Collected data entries
=== Section Start ===

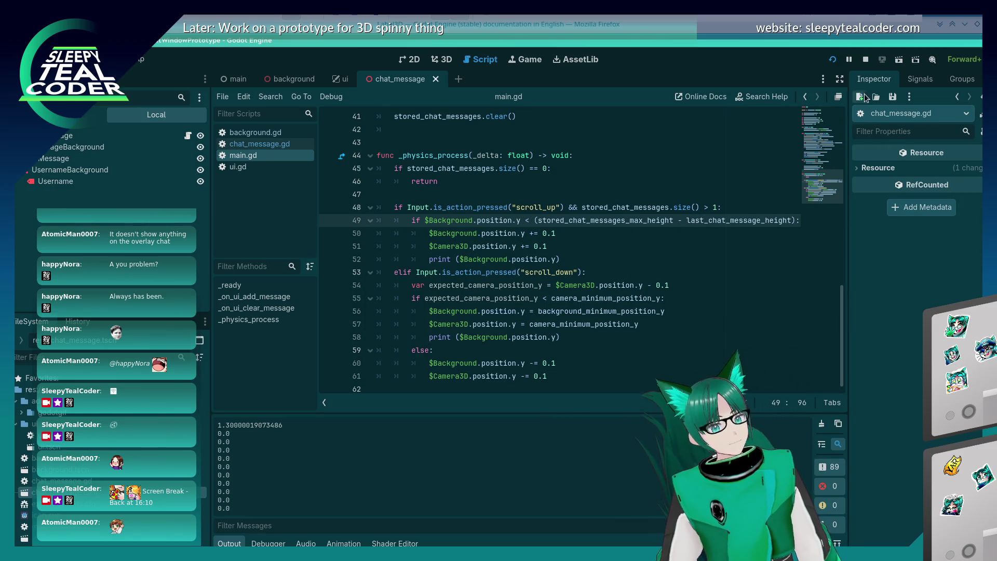
left_click(833, 60)
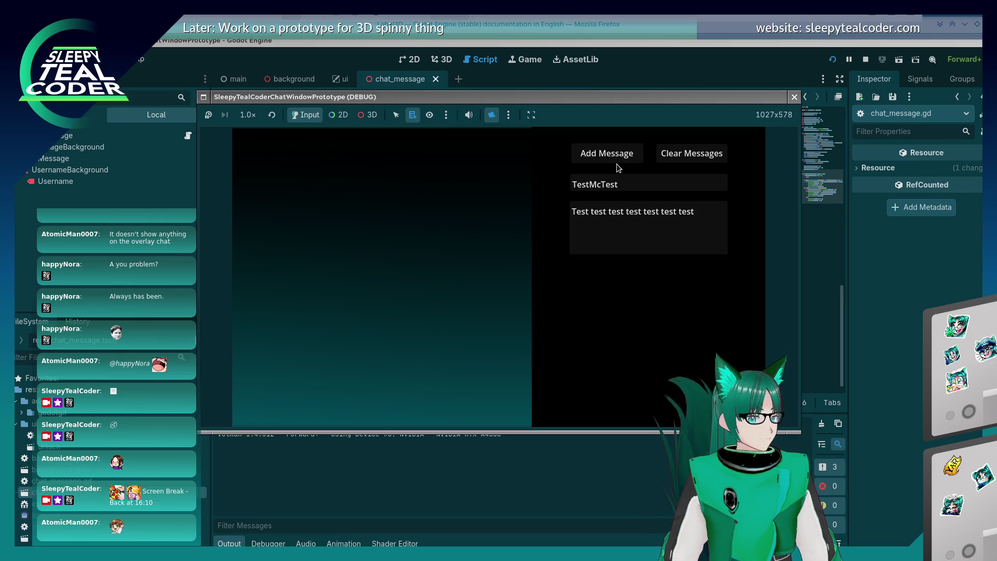
- Add four test messages, clear them, add one more, and clear again
left_click(615, 160)
left_click(615, 160)
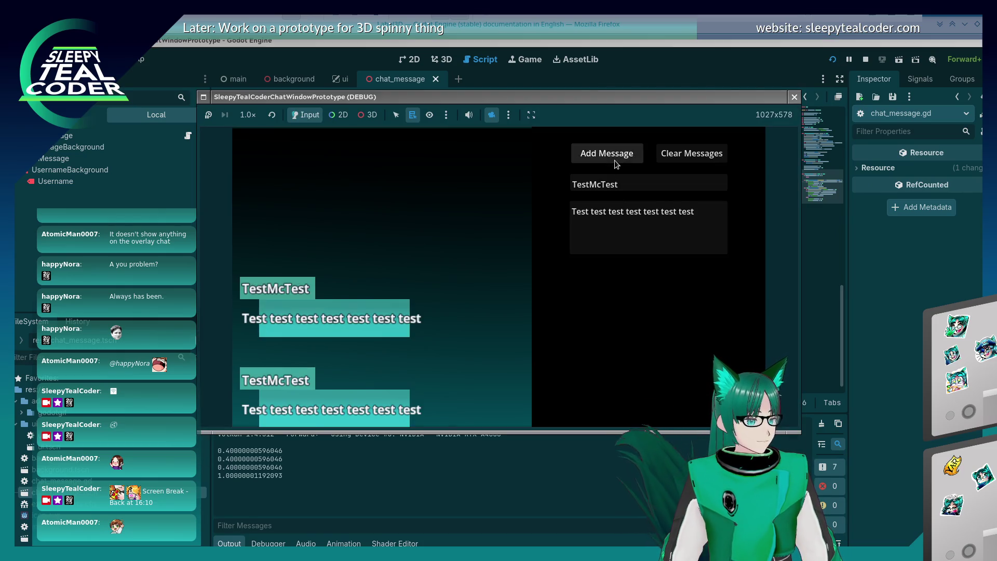
left_click(615, 159)
left_click(615, 160)
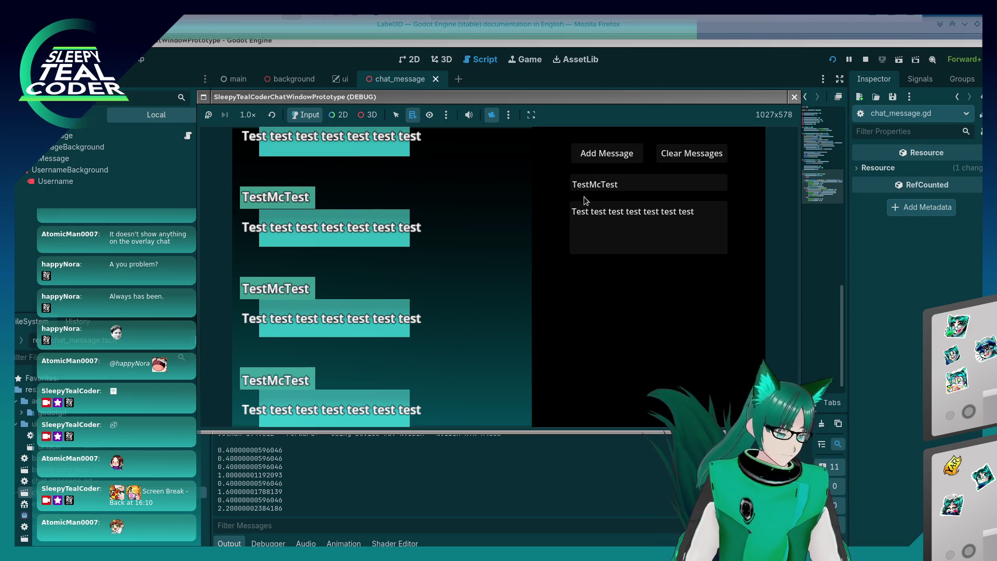
left_click(687, 154)
left_click(613, 153)
left_click(613, 153)
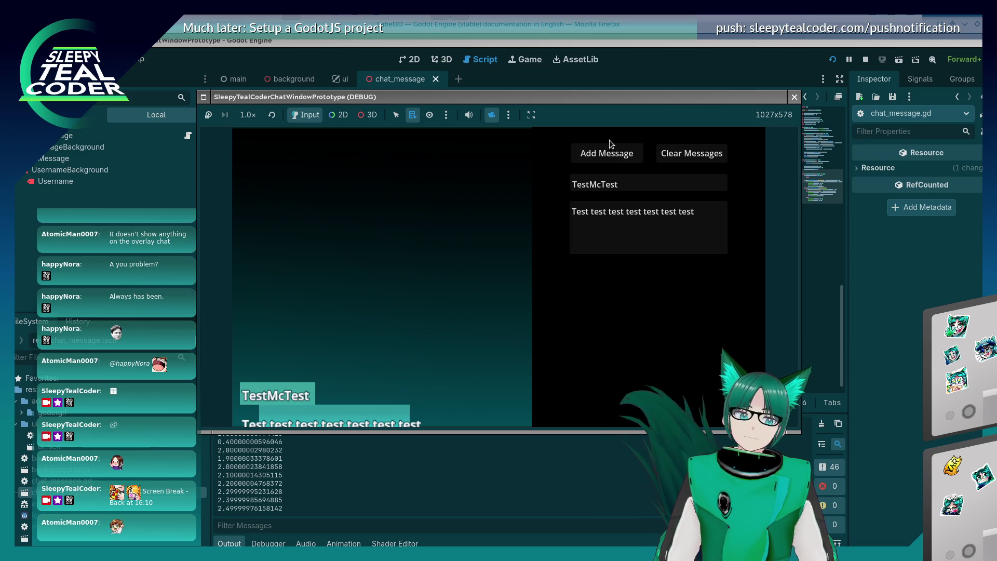
left_click(683, 152)
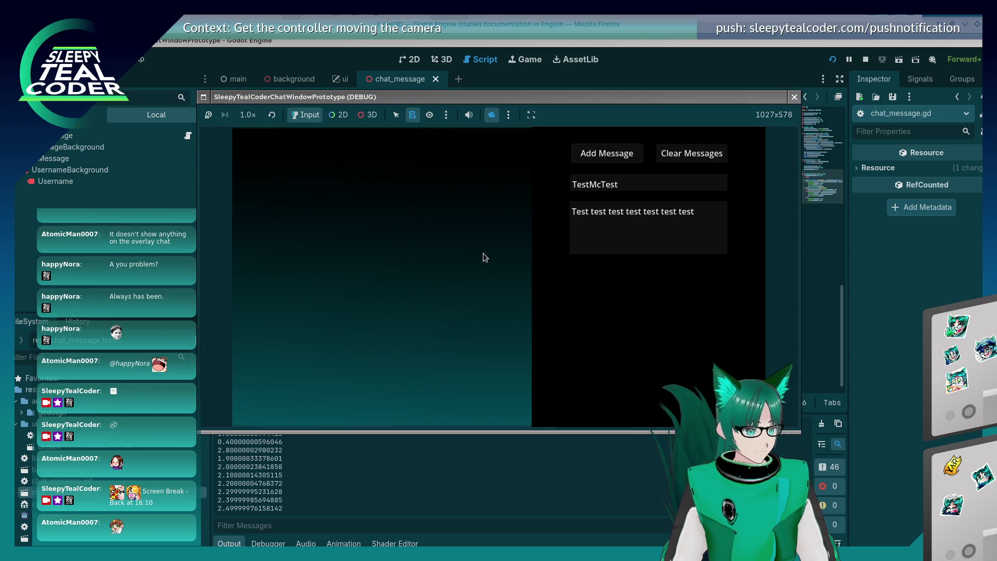
- Add messages one at a time to push the list up, with Background positions printing up to 2.4
left_click(628, 153)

=== Section End ===

• _Required work_
In the records above, find the line containing "left_click(687, 154)". Reproduce it and every line after it through the last line, omitting pictures.

• _Response box_
left_click(687, 154)
left_click(613, 153)
left_click(613, 153)
left_click(683, 152)
- Add messages one at a time to push the list up, with Background positions printing up to 2.4
left_click(628, 153)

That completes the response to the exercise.